Masyarakat global kini kembali dibikin penasaran dengan kisah ular raksasa berukuran sekitar 15 meter yang konon berada di hutan-hutan Kongo. Legenda ini mengacu pada pengalaman seorang kolonel Angkatan Udara Belgia, Remy Van Lierde, yang menjumpai ular tersebut saat terbang menggunakan helikopter pada tahun 1959. Dalam sebuah wawancara yang disiarkan di acara televisi Inggris, “Arthur C Clarke’s Mysterious World”, Van Lierde menjelaskan bahwa ia melihat seekor ular berwarna hijau kecokelatan melata di tanah di bawahnya dan memperkirakan panjangnya hampir mencapai 15 meter.
Kisah ini mengundang berbagai reaksi. Sebagai seorang pilot yang berpengalaman, Van Lierde merasa cukup terlatih untuk mengestimasi ukuran objek dari udara. Ia melanjutkan dengan menjelaskan bahwa saat helikopternya menurunkan ketinggian, ular tersebut tiba-tiba mengangkat lehernya setinggi 3 meter, menunjukkan postur menyerang. Deskripsi Van Lierde mengenai kepala ular yang mirip dengan kepala kuda besar, serta ukuran rahangnya yang mencapai 60 sentimeter, semakin memperkuat klaimnya.
Namun, meskipun laporan ini menarik perhatian banyak orang, banyak ilmuwan meragukan keberadaan ular sebesar itu. Statistik zoologi menunjukkan bahwa ular terbesar yang diketahui di wilayah tersebut adalah piton batu Afrika (Python sebae), yang biasanya hanya tumbuh hingga 3 meter, dan dalam kasus yang sangat jarang bisa mencapai 6 meter. Oleh karena itu, keabsahan klaim Van Lierde dipertanyakan, dan kritik menyebutkan bahwa untuk mengonfirmasi adanya ular berukuran 15 meter, dibutuhkan bukti fisik yang konkret, seperti bangkai atau kulit ular tersebut.
Sejarah mencatat bahwa dalam budaya berbagai masyarakat, termasuk di Kongo, kisah-kisah tentang makhluk misterius bukanlah hal yang baru. Sebagai contoh, mokele-mbembe, makhluk yang digambarkan mirip dengan dinosaurus, juga terdapat dalam folklore setempat dan dipercaya oleh sebagian orang sebagai sisa hidup dari zaman prasejarah. Para ilmuwan percaya bahwa penampakan makhluk tersebut sering kali hanyalah ilusi, seperti yang disebabkan oleh gajah atau badak yang tampak samar di balik pepohonan lebat.
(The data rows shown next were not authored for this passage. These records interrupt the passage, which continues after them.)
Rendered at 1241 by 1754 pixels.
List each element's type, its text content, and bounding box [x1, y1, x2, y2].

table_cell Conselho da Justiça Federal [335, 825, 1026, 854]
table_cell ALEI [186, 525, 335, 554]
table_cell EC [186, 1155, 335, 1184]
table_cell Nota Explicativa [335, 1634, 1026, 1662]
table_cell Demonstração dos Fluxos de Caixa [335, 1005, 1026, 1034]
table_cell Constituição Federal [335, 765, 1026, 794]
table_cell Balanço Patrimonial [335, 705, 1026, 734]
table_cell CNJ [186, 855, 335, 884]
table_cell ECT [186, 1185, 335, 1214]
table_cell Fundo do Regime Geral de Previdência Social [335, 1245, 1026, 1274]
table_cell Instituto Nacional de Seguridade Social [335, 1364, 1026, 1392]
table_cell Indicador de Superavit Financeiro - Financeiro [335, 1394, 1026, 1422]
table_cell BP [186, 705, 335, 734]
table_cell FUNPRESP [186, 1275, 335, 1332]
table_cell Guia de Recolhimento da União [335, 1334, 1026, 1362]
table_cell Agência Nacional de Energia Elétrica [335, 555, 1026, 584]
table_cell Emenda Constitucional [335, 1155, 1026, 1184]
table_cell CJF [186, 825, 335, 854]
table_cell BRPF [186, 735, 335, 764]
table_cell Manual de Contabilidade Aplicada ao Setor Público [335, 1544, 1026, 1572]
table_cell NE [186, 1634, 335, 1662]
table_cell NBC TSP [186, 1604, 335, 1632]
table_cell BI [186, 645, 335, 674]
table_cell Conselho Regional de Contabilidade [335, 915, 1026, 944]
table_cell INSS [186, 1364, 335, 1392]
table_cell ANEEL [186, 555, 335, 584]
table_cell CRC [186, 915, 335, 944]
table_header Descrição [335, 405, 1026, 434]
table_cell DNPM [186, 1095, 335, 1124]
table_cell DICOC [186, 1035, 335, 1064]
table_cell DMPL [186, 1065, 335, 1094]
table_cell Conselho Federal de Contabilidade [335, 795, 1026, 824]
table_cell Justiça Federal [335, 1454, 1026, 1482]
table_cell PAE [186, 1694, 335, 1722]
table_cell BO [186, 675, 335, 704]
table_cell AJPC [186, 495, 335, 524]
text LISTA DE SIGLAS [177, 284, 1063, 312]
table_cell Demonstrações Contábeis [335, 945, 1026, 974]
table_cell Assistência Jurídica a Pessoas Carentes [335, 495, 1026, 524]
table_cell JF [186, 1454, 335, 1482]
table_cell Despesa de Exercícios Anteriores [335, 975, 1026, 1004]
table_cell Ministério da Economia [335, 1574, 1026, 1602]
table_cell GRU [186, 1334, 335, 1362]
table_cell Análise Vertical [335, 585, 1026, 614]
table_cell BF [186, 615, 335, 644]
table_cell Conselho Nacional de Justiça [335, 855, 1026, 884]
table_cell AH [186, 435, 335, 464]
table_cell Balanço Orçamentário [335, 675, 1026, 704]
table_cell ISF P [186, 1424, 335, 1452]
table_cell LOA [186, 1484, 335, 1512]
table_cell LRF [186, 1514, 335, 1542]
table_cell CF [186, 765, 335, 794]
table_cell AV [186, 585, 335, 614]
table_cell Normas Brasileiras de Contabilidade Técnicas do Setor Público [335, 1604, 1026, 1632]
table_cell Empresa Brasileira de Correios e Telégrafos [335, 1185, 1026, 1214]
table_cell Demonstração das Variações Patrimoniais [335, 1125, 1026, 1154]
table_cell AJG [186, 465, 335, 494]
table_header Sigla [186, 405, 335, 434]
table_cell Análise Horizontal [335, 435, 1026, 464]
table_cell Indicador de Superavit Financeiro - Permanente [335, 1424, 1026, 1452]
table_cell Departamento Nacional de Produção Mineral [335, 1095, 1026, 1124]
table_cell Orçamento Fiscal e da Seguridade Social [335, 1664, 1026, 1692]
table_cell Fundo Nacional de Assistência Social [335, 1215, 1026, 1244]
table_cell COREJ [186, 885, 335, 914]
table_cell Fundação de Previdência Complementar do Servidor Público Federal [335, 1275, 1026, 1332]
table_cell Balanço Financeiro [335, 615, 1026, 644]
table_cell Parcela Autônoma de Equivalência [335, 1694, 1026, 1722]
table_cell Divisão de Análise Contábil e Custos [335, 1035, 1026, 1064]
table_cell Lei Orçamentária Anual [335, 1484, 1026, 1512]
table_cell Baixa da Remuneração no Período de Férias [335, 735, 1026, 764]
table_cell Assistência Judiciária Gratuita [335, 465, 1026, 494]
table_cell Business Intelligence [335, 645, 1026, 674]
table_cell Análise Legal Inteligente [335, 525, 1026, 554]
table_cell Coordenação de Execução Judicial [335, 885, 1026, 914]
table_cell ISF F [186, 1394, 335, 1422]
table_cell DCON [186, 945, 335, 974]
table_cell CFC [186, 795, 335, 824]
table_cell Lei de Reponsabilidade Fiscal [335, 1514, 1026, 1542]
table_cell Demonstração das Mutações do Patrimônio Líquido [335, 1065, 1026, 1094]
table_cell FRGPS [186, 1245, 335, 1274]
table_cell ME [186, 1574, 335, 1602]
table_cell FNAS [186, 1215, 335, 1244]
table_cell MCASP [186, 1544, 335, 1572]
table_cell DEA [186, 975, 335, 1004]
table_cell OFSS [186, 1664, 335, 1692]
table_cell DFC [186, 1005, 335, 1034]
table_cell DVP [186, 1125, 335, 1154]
Teknologi modern dan kemajuan dalam kecerdasan buatan (AI) kini memudahkan penyebaran hoaks visual dan kisah-kisah tentang monster. Gambar dan video yang dihasilkan secara komputer dapat menunjukkan makhluk mitos seperti Monster Loch Ness atau Bigfoot seolah-olah nyata, mengaburkan batasan antara fakta dan fiksi. Di tengah kemajuan ini, legenda ular raksasa Kongo tetap hidup, terus berevolusi.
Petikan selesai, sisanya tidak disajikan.